Am I the only one for whom Amazon is working great? I order home supplies, some electronics like flash drives, just built a whole PC, etc.


I can’t really trust it anymore. If you don’t know what you want with outside information, you’ll be defrauded. Other retailers are not that far off on shipping so it’s only really price that’s letting them keep my custom.


It takes 2-3 weeks to get products from Temu.

It takes 1-2 days to get products from Amazon.


Amazon has a 30 day return policy.

Temu has a 90 day return policy.

And Temu is generally cheaper.


Temu’s return window also starts from day of delivery.

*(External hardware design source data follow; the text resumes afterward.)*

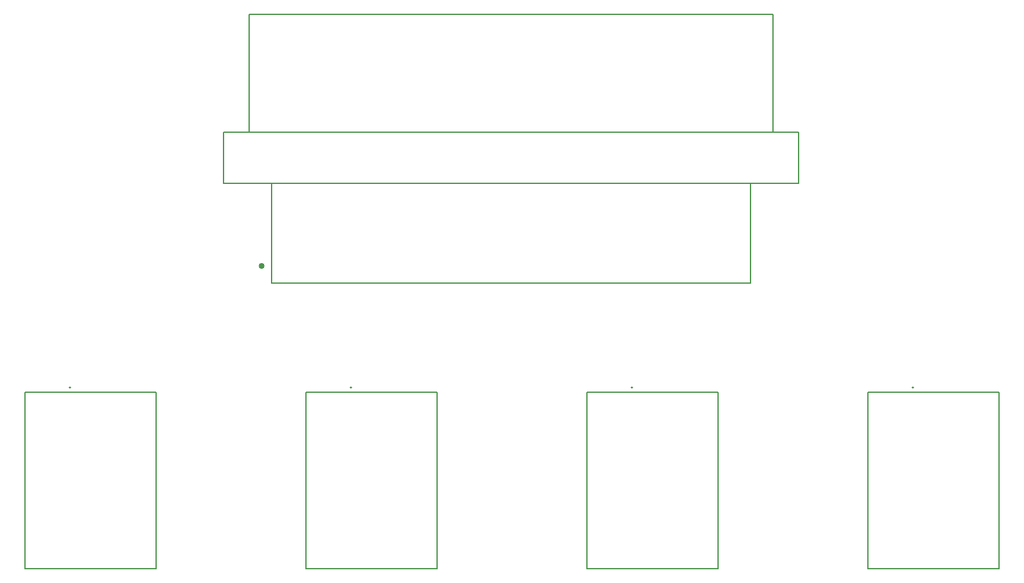
<source format=gbr>
G04*
G04 #@! TF.GenerationSoftware,Altium Limited,Altium Designer,23.0.1 (38)*
G04*
G04 Layer_Color=16711935*
%FSLAX25Y25*%
%MOIN*%
G70*
G04*
G04 #@! TF.SameCoordinates,88CA1221-A5B3-45BB-8031-3B943D831941*
G04*
G04*
G04 #@! TF.FilePolarity,Positive*
G04*
G01*
G75*
%ADD10C,0.00787*%
%ADD11C,0.00500*%
%ADD31C,0.01575*%
D10*
X40394Y147760D02*
G03*
X40394Y147760I-394J0D01*
G01*
X490394D02*
G03*
X490394Y147760I-394J0D01*
G01*
X190394D02*
G03*
X190394Y147760I-394J0D01*
G01*
X340394D02*
G03*
X340394Y147760I-394J0D01*
G01*
D11*
X147638Y203661D02*
Y256811D01*
Y203661D02*
X403543D01*
Y256811D01*
X415354Y284370D02*
Y347362D01*
X135827D02*
X415354D01*
X135827Y284370D02*
Y347362D01*
X122047Y284370D02*
X135827D01*
X415354D01*
X429134D01*
Y256811D02*
Y284370D01*
X403543Y256811D02*
X429134D01*
X147638D02*
X403543D01*
X122047D02*
X147638D01*
X122047D02*
Y284370D01*
X86063Y50898D02*
Y145201D01*
Y50898D02*
Y145201D01*
X15984D02*
X86063D01*
X15984Y50898D02*
Y145201D01*
Y50898D02*
X86063D01*
X465984D02*
X536063D01*
X465984D02*
Y145201D01*
X536063D01*
Y50898D02*
Y145201D01*
Y50898D02*
Y145201D01*
X236063Y50898D02*
Y145201D01*
Y50898D02*
Y145201D01*
X165984D02*
X236063D01*
X165984Y50898D02*
Y145201D01*
Y50898D02*
X236063D01*
X315984D02*
X386063D01*
X315984D02*
Y145201D01*
X386063D01*
Y50898D02*
Y145201D01*
Y50898D02*
Y145201D01*
D31*
X143177Y212717D02*
G03*
X143177Y212717I-787J0D01*
G01*
M02*

</source>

"Over time, though, Amazon’s Americanness has begun to slip" - This is laughable. How much "americanness" can it be really, if the production of these things are since long time go from overseas, particularly China? If there are anything "american" in this process, it is actually Amazon's fast shipping and returning policy that somewhat differentiates. So that "slip" already happened decades ago and has nothing to do with Amazon really.

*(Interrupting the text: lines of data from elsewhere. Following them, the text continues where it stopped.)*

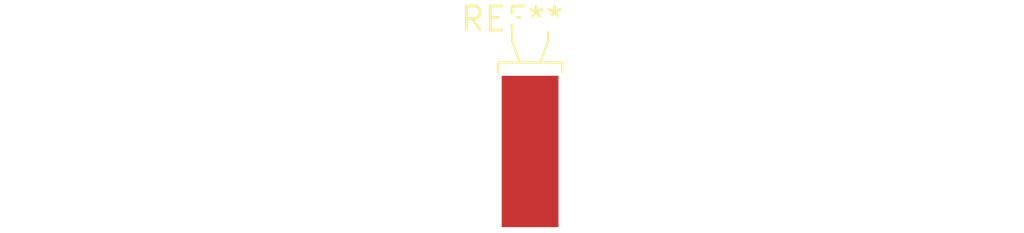
<source format=kicad_pcb>
(kicad_pcb (version 20240108) (generator pcbnew)

  (general
    (thickness 1.6)
  )

  (paper "A4")
  (layers
    (0 "F.Cu" signal)
    (31 "B.Cu" signal)
    (32 "B.Adhes" user "B.Adhesive")
    (33 "F.Adhes" user "F.Adhesive")
    (34 "B.Paste" user)
    (35 "F.Paste" user)
    (36 "B.SilkS" user "B.Silkscreen")
    (37 "F.SilkS" user "F.Silkscreen")
    (38 "B.Mask" user)
    (39 "F.Mask" user)
    (40 "Dwgs.User" user "User.Drawings")
    (41 "Cmts.User" user "User.Comments")
    (42 "Eco1.User" user "User.Eco1")
    (43 "Eco2.User" user "User.Eco2")
    (44 "Edge.Cuts" user)
    (45 "Margin" user)
    (46 "B.CrtYd" user "B.Courtyard")
    (47 "F.CrtYd" user "F.Courtyard")
    (48 "B.Fab" user)
    (49 "F.Fab" user)
    (50 "User.1" user)
    (51 "User.2" user)
    (52 "User.3" user)
    (53 "User.4" user)
    (54 "User.5" user)
    (55 "User.6" user)
    (56 "User.7" user)
    (57 "User.8" user)
    (58 "User.9" user)
  )

  (setup
    (pad_to_mask_clearance 0)
    (pcbplotparams
      (layerselection 0x00010fc_ffffffff)
      (plot_on_all_layers_selection 0x0000000_00000000)
      (disableapertmacros false)
      (usegerberextensions false)
      (usegerberattributes false)
      (usegerberadvancedattributes false)
      (creategerberjobfile false)
      (dashed_line_dash_ratio 12.000000)
      (dashed_line_gap_ratio 3.000000)
      (svgprecision 4)
      (plotframeref false)
      (viasonmask false)
      (mode 1)
      (useauxorigin false)
      (hpglpennumber 1)
      (hpglpenspeed 20)
      (hpglpendiameter 15.000000)
      (dxfpolygonmode false)
      (dxfimperialunits false)
      (dxfusepcbnewfont false)
      (psnegative false)
      (psa4output false)
      (plotreference false)
      (plotvalue false)
      (plotinvisibletext false)
      (sketchpadsonfab false)
      (subtractmaskfromsilk false)
      (outputformat 1)
      (mirror false)
      (drillshape 1)
      (scaleselection 1)
      (outputdirectory "")
    )
  )

  (net 0 "")

  (footprint "Crystal_C38-LF_D3.0mm_L8.0mm_Horizontal_1EP_style1" (layer "F.Cu") (at 0 0))

)

</source>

Amazon doesn’t make money from the website, so no, this isnt how it ends. Maybe this is how the end of the beginning of Amazon looks


Amazon is less of a storefront and more of a logistics business. If Temu or anyone else seriously offered competition to take Amazon’s sales, I imagine they’d just pivot to offering Temu delivery.

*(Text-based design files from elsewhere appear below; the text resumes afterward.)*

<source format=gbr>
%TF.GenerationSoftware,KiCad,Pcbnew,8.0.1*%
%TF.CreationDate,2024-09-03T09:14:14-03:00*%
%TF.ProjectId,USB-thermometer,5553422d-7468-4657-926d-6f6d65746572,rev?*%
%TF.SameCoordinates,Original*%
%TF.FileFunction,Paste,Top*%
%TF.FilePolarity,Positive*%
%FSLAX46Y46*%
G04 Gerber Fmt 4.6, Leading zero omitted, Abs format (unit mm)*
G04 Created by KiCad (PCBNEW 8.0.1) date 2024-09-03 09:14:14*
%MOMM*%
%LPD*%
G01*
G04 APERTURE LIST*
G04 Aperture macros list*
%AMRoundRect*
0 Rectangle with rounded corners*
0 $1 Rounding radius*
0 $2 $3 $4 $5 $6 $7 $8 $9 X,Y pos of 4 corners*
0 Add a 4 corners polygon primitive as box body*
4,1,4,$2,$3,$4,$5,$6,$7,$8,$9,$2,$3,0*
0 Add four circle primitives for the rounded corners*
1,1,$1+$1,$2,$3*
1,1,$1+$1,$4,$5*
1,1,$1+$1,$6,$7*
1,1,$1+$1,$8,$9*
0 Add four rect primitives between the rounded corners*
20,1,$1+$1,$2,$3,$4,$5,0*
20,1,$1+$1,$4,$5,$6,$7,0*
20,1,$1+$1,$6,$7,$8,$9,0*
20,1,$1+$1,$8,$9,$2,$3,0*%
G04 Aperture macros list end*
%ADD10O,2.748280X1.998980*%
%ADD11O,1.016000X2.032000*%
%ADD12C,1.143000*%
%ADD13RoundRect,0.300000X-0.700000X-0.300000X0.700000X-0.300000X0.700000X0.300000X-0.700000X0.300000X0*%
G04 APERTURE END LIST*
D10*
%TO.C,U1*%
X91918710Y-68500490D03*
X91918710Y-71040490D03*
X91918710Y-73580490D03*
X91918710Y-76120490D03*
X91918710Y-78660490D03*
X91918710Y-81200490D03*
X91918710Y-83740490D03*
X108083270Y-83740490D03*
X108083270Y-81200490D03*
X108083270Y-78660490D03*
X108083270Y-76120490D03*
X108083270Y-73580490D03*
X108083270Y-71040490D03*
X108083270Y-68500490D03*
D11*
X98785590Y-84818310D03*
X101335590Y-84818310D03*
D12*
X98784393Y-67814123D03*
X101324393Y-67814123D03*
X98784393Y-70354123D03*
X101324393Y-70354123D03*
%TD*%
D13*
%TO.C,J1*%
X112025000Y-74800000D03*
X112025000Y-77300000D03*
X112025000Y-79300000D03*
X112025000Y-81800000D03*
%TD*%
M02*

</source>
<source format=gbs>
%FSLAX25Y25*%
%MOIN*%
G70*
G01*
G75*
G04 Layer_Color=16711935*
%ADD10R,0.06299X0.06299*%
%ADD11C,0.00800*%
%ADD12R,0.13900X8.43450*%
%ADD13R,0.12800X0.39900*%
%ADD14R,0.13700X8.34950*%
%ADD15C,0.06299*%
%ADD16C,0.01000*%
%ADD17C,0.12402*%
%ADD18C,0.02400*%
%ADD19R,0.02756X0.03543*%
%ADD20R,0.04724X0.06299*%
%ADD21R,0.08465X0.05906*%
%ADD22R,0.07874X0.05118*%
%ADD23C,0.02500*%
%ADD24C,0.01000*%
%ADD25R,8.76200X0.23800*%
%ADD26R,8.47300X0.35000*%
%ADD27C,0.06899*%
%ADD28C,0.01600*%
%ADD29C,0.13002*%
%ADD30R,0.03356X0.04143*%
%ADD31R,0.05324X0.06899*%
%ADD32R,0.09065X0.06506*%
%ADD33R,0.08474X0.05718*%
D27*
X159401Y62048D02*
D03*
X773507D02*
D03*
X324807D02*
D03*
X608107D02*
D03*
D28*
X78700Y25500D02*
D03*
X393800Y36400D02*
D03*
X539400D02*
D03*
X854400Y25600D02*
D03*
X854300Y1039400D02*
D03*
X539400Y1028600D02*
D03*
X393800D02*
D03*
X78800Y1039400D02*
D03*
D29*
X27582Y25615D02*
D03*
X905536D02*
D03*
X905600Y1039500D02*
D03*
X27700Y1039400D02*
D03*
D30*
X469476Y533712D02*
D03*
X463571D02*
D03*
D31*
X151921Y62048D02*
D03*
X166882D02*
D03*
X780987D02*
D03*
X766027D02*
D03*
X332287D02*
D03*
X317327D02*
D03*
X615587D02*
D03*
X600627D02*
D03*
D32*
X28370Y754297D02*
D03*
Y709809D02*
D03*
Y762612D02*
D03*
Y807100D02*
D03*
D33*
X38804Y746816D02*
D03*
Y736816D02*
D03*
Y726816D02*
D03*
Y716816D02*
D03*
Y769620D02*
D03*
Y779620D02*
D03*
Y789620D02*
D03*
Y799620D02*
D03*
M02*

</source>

Amazons core model is to try a million different things and see what sticks. That’s why they’re horrible at some things, and “ok” at others. They never really double down and deliver a truly amazing experience. The UI is so so. There are ads everywhere. Their electronic devices are pretty third rate toys to give to your 8 year old instead of a more expensive iPad. Even Prime Video mostly looks like shit compared to Netflix, though they do end up copying their interface.